• [What this task involves]: Collect all lines below with the string "none".

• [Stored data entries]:
● ● ● ● ● ● ●

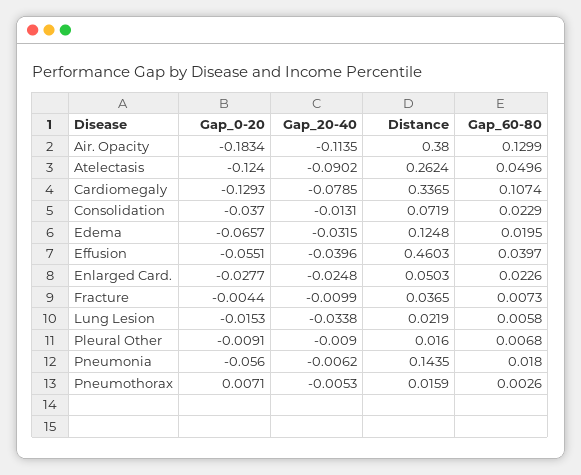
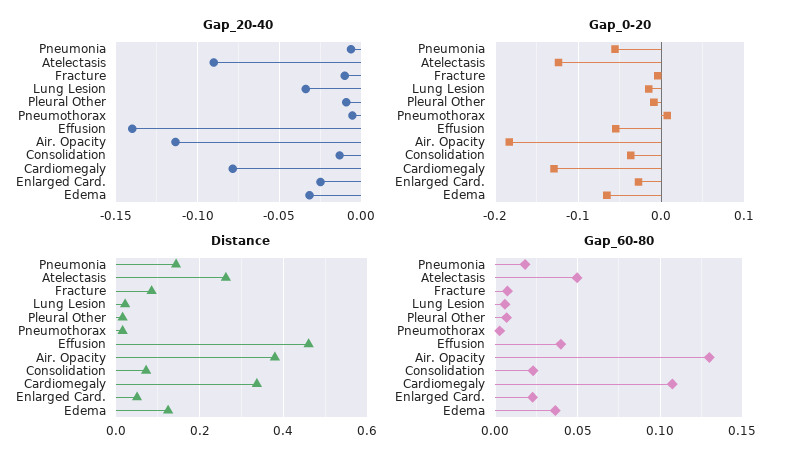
Gap_60-80, Edema: 0.0195 -> 0.035
Gap_20-40, Effusion: -0.0396 -> -0.14
Distance, Fracture: 0.0365 -> 0.08

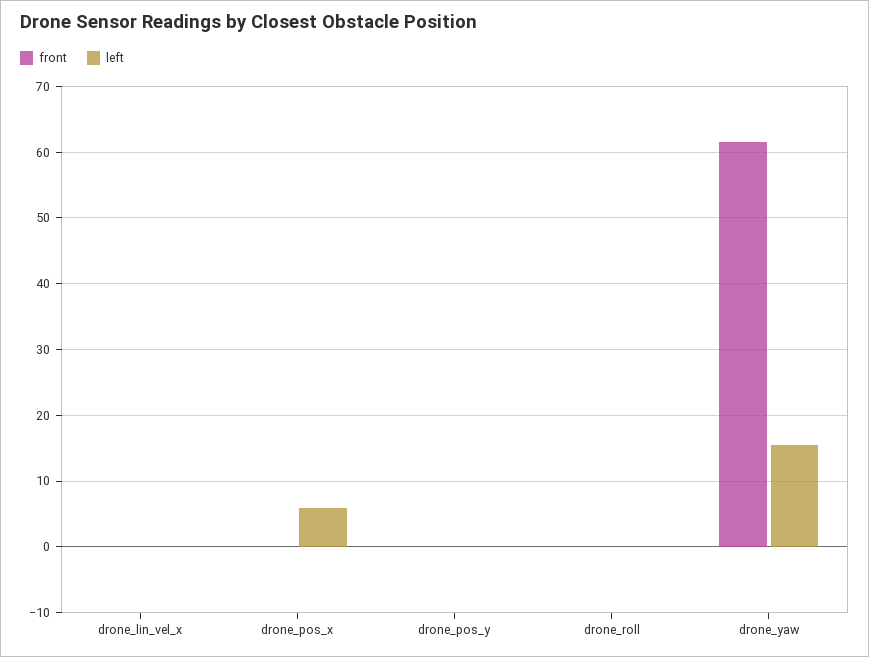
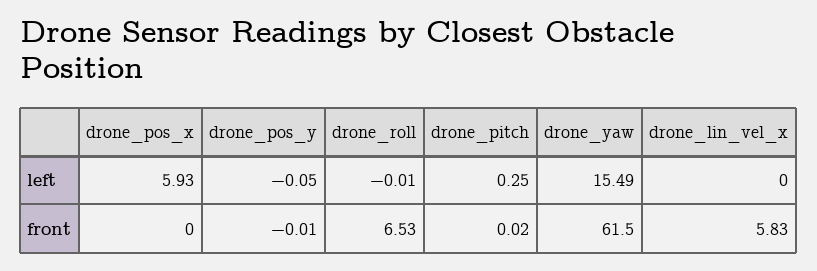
front, drone_lin_vel_x: 0 -> 5.83
front, drone_roll: 0 -> 6.53
left, drone_pitch: none -> 0.25
front, drone_pitch: none -> 0.02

● ● ● ● ● ● ●

• [Exercise response]:
left, drone_pitch: none -> 0.25
front, drone_pitch: none -> 0.02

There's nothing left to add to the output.